(Data entries)
- - - -
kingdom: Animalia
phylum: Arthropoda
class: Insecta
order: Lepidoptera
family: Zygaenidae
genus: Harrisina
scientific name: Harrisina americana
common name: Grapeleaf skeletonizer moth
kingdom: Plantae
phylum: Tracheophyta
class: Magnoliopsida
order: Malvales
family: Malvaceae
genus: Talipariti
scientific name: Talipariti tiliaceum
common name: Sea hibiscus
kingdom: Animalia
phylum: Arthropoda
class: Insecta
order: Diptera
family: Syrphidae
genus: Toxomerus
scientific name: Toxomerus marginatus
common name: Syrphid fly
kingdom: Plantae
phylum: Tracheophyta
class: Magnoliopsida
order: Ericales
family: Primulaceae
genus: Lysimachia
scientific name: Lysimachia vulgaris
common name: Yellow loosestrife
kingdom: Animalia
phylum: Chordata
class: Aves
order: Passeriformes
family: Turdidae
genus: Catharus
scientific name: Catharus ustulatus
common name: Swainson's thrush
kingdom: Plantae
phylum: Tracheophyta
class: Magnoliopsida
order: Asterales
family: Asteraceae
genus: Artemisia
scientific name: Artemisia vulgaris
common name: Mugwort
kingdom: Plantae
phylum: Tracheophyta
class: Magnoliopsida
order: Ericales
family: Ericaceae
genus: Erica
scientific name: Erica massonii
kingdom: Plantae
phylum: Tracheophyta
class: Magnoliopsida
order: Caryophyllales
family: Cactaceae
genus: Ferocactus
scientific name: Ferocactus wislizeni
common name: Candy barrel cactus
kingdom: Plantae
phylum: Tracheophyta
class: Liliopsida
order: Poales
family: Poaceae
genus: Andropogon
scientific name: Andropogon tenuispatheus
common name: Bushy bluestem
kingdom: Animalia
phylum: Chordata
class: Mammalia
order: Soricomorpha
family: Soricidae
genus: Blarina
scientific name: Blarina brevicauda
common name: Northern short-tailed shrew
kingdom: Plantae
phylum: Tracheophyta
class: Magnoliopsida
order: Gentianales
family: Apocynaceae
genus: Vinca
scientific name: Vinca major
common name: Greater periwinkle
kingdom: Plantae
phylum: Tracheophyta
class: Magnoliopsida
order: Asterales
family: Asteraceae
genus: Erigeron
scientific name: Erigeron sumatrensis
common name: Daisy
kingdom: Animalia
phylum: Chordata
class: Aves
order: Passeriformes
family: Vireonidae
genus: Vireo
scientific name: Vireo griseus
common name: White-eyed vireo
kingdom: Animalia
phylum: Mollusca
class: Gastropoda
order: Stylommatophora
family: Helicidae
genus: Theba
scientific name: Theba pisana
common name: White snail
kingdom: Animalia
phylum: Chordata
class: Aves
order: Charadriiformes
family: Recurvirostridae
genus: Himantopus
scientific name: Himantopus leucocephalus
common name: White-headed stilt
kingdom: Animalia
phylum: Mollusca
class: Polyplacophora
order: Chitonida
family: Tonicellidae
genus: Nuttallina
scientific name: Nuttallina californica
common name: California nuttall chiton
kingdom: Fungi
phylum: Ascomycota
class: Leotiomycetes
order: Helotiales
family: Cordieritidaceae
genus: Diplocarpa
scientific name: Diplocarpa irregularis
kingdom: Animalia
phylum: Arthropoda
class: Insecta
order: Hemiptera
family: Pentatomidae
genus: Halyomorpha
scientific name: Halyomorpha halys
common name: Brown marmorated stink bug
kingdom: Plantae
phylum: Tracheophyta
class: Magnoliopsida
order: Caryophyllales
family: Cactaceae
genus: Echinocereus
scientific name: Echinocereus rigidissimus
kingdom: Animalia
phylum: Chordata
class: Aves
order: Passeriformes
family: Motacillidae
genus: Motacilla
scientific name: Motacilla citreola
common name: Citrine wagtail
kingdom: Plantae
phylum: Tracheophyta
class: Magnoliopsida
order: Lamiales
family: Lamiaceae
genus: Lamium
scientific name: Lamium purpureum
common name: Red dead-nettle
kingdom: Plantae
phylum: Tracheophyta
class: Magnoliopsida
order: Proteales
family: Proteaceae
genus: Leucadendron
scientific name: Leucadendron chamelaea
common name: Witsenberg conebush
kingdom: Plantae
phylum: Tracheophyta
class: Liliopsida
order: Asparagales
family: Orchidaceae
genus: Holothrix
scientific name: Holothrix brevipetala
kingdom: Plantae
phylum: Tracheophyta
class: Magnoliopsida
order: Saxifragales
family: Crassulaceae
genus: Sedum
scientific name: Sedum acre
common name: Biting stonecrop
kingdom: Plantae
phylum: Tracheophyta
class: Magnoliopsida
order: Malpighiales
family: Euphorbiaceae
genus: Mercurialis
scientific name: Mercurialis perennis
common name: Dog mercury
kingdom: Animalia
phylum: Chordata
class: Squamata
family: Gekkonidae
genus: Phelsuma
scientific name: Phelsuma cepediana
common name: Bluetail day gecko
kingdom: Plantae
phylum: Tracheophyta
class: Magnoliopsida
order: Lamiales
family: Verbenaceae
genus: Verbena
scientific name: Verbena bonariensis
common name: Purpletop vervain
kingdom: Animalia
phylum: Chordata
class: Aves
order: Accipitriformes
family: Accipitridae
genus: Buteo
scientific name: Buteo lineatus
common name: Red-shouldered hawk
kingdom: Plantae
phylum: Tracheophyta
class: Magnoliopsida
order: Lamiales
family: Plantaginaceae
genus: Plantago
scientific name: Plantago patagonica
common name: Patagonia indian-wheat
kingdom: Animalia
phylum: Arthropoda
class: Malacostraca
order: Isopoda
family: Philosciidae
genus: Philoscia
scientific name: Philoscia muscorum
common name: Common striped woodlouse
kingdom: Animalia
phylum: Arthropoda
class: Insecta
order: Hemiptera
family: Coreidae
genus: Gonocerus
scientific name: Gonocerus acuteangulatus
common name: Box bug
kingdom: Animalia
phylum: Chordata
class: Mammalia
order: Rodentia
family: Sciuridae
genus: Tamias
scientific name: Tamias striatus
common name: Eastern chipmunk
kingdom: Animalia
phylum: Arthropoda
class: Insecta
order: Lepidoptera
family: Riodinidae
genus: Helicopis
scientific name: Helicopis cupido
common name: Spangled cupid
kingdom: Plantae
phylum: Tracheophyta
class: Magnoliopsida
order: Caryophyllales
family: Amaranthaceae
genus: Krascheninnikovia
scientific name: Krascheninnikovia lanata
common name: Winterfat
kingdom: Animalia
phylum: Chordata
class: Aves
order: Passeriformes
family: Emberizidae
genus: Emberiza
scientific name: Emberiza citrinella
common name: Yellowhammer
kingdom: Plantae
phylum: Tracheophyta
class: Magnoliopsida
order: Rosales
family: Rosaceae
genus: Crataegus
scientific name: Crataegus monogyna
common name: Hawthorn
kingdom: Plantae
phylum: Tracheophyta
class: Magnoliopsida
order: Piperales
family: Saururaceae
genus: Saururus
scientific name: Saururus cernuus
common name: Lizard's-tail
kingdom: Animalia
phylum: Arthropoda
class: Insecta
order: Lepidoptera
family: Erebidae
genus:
- - - -
Task requirements ▸
Present every line of the items above as a Markdown table with two columns, Row for the row number and Line for the line itself, skipping any blank lines.

Answer to this task ▸
| Row | Line |
|---|---|
| 1 | kingdom: Animalia |
| 2 | phylum: Arthropoda |
| 3 | class: Insecta |
| 4 | order: Lepidoptera |
| 5 | family: Zygaenidae |
| 6 | genus: Harrisina |
| 7 | scientific name: Harrisina americana |
| 8 | common name: Grapeleaf skeletonizer moth |
| 9 | kingdom: Plantae |
| 10 | phylum: Tracheophyta |
| 11 | class: Magnoliopsida |
| 12 | order: Malvales |
| 13 | family: Malvaceae |
| 14 | genus: Talipariti |
| 15 | scientific name: Talipariti tiliaceum |
| 16 | common name: Sea hibiscus |
| 17 | kingdom: Animalia |
| 18 | phylum: Arthropoda |
| 19 | class: Insecta |
| 20 | order: Diptera |
| 21 | family: Syrphidae |
| 22 | genus: Toxomerus |
| 23 | scientific name: Toxomerus marginatus |
| 24 | common name: Syrphid fly |
| 25 | kingdom: Plantae |
| 26 | phylum: Tracheophyta |
| 27 | class: Magnoliopsida |
| 28 | order: Ericales |
| 29 | family: Primulaceae |
| 30 | genus: Lysimachia |
| 31 | scientific name: Lysimachia vulgaris |
| 32 | common name: Yellow loosestrife |
| 33 | kingdom: Animalia |
| 34 | phylum: Chordata |
| 35 | class: Aves |
| 36 | order: Passeriformes |
| 37 | family: Turdidae |
| 38 | genus: Catharus |
| 39 | scientific name: Catharus ustulatus |
| 40 | common name: Swainson's thrush |
| 41 | kingdom: Plantae |
| 42 | phylum: Tracheophyta |
| 43 | class: Magnoliopsida |
| 44 | order: Asterales |
| 45 | family: Asteraceae |
| 46 | genus: Artemisia |
| 47 | scientific name: Artemisia vulgaris |
| 48 | common name: Mugwort |
| 49 | kingdom: Plantae |
| 50 | phylum: Tracheophyta |
| 51 | class: Magnoliopsida |
| 52 | order: Ericales |
| 53 | family: Ericaceae |
| 54 | genus: Erica |
| 55 | scientific name: Erica massonii |
| 56 | kingdom: Plantae |
| 57 | phylum: Tracheophyta |
| 58 | class: Magnoliopsida |
| 59 | order: Caryophyllales |
| 60 | family: Cactaceae |
| 61 | genus: Ferocactus |
| 62 | scientific name: Ferocactus wislizeni |
| 63 | common name: Candy barrel cactus |
| 64 | kingdom: Plantae |
| 65 | phylum: Tracheophyta |
| 66 | class: Liliopsida |
| 67 | order: Poales |
| 68 | family: Poaceae |
| 69 | genus: Andropogon |
| 70 | scientific name: Andropogon tenuispatheus |
| 71 | common name: Bushy bluestem |
| 72 | kingdom: Animalia |
| 73 | phylum: Chordata |
| 74 | class: Mammalia |
| 75 | order: Soricomorpha |
| 76 | family: Soricidae |
| 77 | genus: Blarina |
| 78 | scientific name: Blarina brevicauda |
| 79 | common name: Northern short-tailed shrew |
| 80 | kingdom: Plantae |
| 81 | phylum: Tracheophyta |
| 82 | class: Magnoliopsida |
| 83 | order: Gentianales |
| 84 | family: Apocynaceae |
| 85 | genus: Vinca |
| 86 | scientific name: Vinca major |
| 87 | common name: Greater periwinkle |
| 88 | kingdom: Plantae |
| 89 | phylum: Tracheophyta |
| 90 | class: Magnoliopsida |
| 91 | order: Asterales |
| 92 | family: Asteraceae |
| 93 | genus: Erigeron |
| 94 | scientific name: Erigeron sumatrensis |
| 95 | common name: Daisy |
| 96 | kingdom: Animalia |
| 97 | phylum: Chordata |
| 98 | class: Aves |
| 99 | order: Passeriformes |
| 100 | family: Vireonidae |
| 101 | genus: Vireo |
| 102 | scientific name: Vireo griseus |
| 103 | common name: White-eyed vireo |
| 104 | kingdom: Animalia |
| 105 | phylum: Mollusca |
| 106 | class: Gastropoda |
| 107 | order: Stylommatophora |
| 108 | family: Helicidae |
| 109 | genus: Theba |
| 110 | scientific name: Theba pisana |
| 111 | common name: White snail |
| 112 | kingdom: Animalia |
| 113 | phylum: Chordata |
| 114 | class: Aves |
| 115 | order: Charadriiformes |
| 116 | family: Recurvirostridae |
| 117 | genus: Himantopus |
| 118 | scientific name: Himantopus leucocephalus |
| 119 | common name: White-headed stilt |
| 120 | kingdom: Animalia |
| 121 | phylum: Mollusca |
| 122 | class: Polyplacophora |
| 123 | order: Chitonida |
| 124 | family: Tonicellidae |
| 125 | genus: Nuttallina |
| 126 | scientific name: Nuttallina californica |
| 127 | common name: California nuttall chiton |
| 128 | kingdom: Fungi |
| 129 | phylum: Ascomycota |
| 130 | class: Leotiomycetes |
| 131 | order: Helotiales |
| 132 | family: Cordieritidaceae |
| 133 | genus: Diplocarpa |
| 134 | scientific name: Diplocarpa irregularis |
| 135 | kingdom: Animalia |
| 136 | phylum: Arthropoda |
| 137 | class: Insecta |
| 138 | order: Hemiptera |
| 139 | family: Pentatomidae |
| 140 | genus: Halyomorpha |
| 141 | scientific name: Halyomorpha halys |
| 142 | common name: Brown marmorated stink bug |
| 143 | kingdom: Plantae |
| 144 | phylum: Tracheophyta |
| 145 | class: Magnoliopsida |
| 146 | order: Caryophyllales |
| 147 | family: Cactaceae |
| 148 | genus: Echinocereus |
| 149 | scientific name: Echinocereus rigidissimus |
| 150 | kingdom: Animalia |
| 151 | phylum: Chordata |
| 152 | class: Aves |
| 153 | order: Passeriformes |
| 154 | family: Motacillidae |
| 155 | genus: Motacilla |
| 156 | scientific name: Motacilla citreola |
| 157 | common name: Citrine wagtail |
| 158 | kingdom: Plantae |
| 159 | phylum: Tracheophyta |
| 160 | class: Magnoliopsida |
| 161 | order: Lamiales |
| 162 | family: Lamiaceae |
| 163 | genus: Lamium |
| 164 | scientific name: Lamium purpureum |
| 165 | common name: Red dead-nettle |
| 166 | kingdom: Plantae |
| 167 | phylum: Tracheophyta |
| 168 | class: Magnoliopsida |
| 169 | order: Proteales |
| 170 | family: Proteaceae |
| 171 | genus: Leucadendron |
| 172 | scientific name: Leucadendron chamelaea |
| 173 | common name: Witsenberg conebush |
| 174 | kingdom: Plantae |
| 175 | phylum: Tracheophyta |
| 176 | class: Liliopsida |
| 177 | order: Asparagales |
| 178 | family: Orchidaceae |
| 179 | genus: Holothrix |
| 180 | scientific name: Holothrix brevipetala |
| 181 | kingdom: Plantae |
| 182 | phylum: Tracheophyta |
| 183 | class: Magnoliopsida |
| 184 | order: Saxifragales |
| 185 | family: Crassulaceae |
| 186 | genus: Sedum |
| 187 | scientific name: Sedum acre |
| 188 | common name: Biting stonecrop |
| 189 | kingdom: Plantae |
| 190 | phylum: Tracheophyta |
| 191 | class: Magnoliopsida |
| 192 | order: Malpighiales |
| 193 | family: Euphorbiaceae |
| 194 | genus: Mercurialis |
| 195 | scientific name: Mercurialis perennis |
| 196 | common name: Dog mercury |
| 197 | kingdom: Animalia |
| 198 | phylum: Chordata |
| 199 | class: Squamata |
| 200 | family: Gekkonidae |
| 201 | genus: Phelsuma |
| 202 | scientific name: Phelsuma cepediana |
| 203 | common name: Bluetail day gecko |
| 204 | kingdom: Plantae |
| 205 | phylum: Tracheophyta |
| 206 | class: Magnoliopsida |
| 207 | order: Lamiales |
| 208 | family: Verbenaceae |
| 209 | genus: Verbena |
| 210 | scientific name: Verbena bonariensis |
| 211 | common name: Purpletop vervain |
| 212 | kingdom: Animalia |
| 213 | phylum: Chordata |
| 214 | class: Aves |
| 215 | order: Accipitriformes |
| 216 | family: Accipitridae |
| 217 | genus: Buteo |
| 218 | scientific name: Buteo lineatus |
| 219 | common name: Red-shouldered hawk |
| 220 | kingdom: Plantae |
| 221 | phylum: Tracheophyta |
| 222 | class: Magnoliopsida |
| 223 | order: Lamiales |
| 224 | family: Plantaginaceae |
| 225 | genus: Plantago |
| 226 | scientific name: Plantago patagonica |
| 227 | common name: Patagonia indian-wheat |
| 228 | kingdom: Animalia |
| 229 | phylum: Arthropoda |
| 230 | class: Malacostraca |
| 231 | order: Isopoda |
| 232 | family: Philosciidae |
| 233 | genus: Philoscia |
| 234 | scientific name: Philoscia muscorum |
| 235 | common name: Common striped woodlouse |
| 236 | kingdom: Animalia |
| 237 | phylum: Arthropoda |
| 238 | class: Insecta |
| 239 | order: Hemiptera |
| 240 | family: Coreidae |
| 241 | genus: Gonocerus |
| 242 | scientific name: Gonocerus acuteangulatus |
| 243 | common name: Box bug |
| 244 | kingdom: Animalia |
| 245 | phylum: Chordata |
| 246 | class: Mammalia |
| 247 | order: Rodentia |
| 248 | family: Sciuridae |
| 249 | genus: Tamias |
| 250 | scientific name: Tamias striatus |
| 251 | common name: Eastern chipmunk |
| 252 | kingdom: Animalia |
| 253 | phylum: Arthropoda |
| 254 | class: Insecta |
| 255 | order: Lepidoptera |
| 256 | family: Riodinidae |
| 257 | genus: Helicopis |
| 258 | scientific name: Helicopis cupido |
| 259 | common name: Spangled cupid |
| 260 | kingdom: Plantae |
| 261 | phylum: Tracheophyta |
| 262 | class: Magnoliopsida |
| 263 | order: Caryophyllales |
| 264 | family: Amaranthaceae |
| 265 | genus: Krascheninnikovia |
| 266 | scientific name: Krascheninnikovia lanata |
| 267 | common name: Winterfat |
| 268 | kingdom: Animalia |
| 269 | phylum: Chordata |
| 270 | class: Aves |
| 271 | order: Passeriformes |
| 272 | family: Emberizidae |
| 273 | genus: Emberiza |
| 274 | scientific name: Emberiza citrinella |
| 275 | common name: Yellowhammer |
| 276 | kingdom: Plantae |
| 277 | phylum: Tracheophyta |
| 278 | class: Magnoliopsida |
| 279 | order: Rosales |
| 280 | family: Rosaceae |
| 281 | genus: Crataegus |
| 282 | scientific name: Crataegus monogyna |
| 283 | common name: Hawthorn |
| 284 | kingdom: Plantae |
| 285 | phylum: Tracheophyta |
| 286 | class: Magnoliopsida |
| 287 | order: Piperales |
| 288 | family: Saururaceae |
| 289 | genus: Saururus |
| 290 | scientific name: Saururus cernuus |
| 291 | common name: Lizard's-tail |
| 292 | kingdom: Animalia |
| 293 | phylum: Arthropoda |
| 294 | class: Insecta |
| 295 | order: Lepidoptera |
| 296 | family: Erebidae |
| 297 | genus: |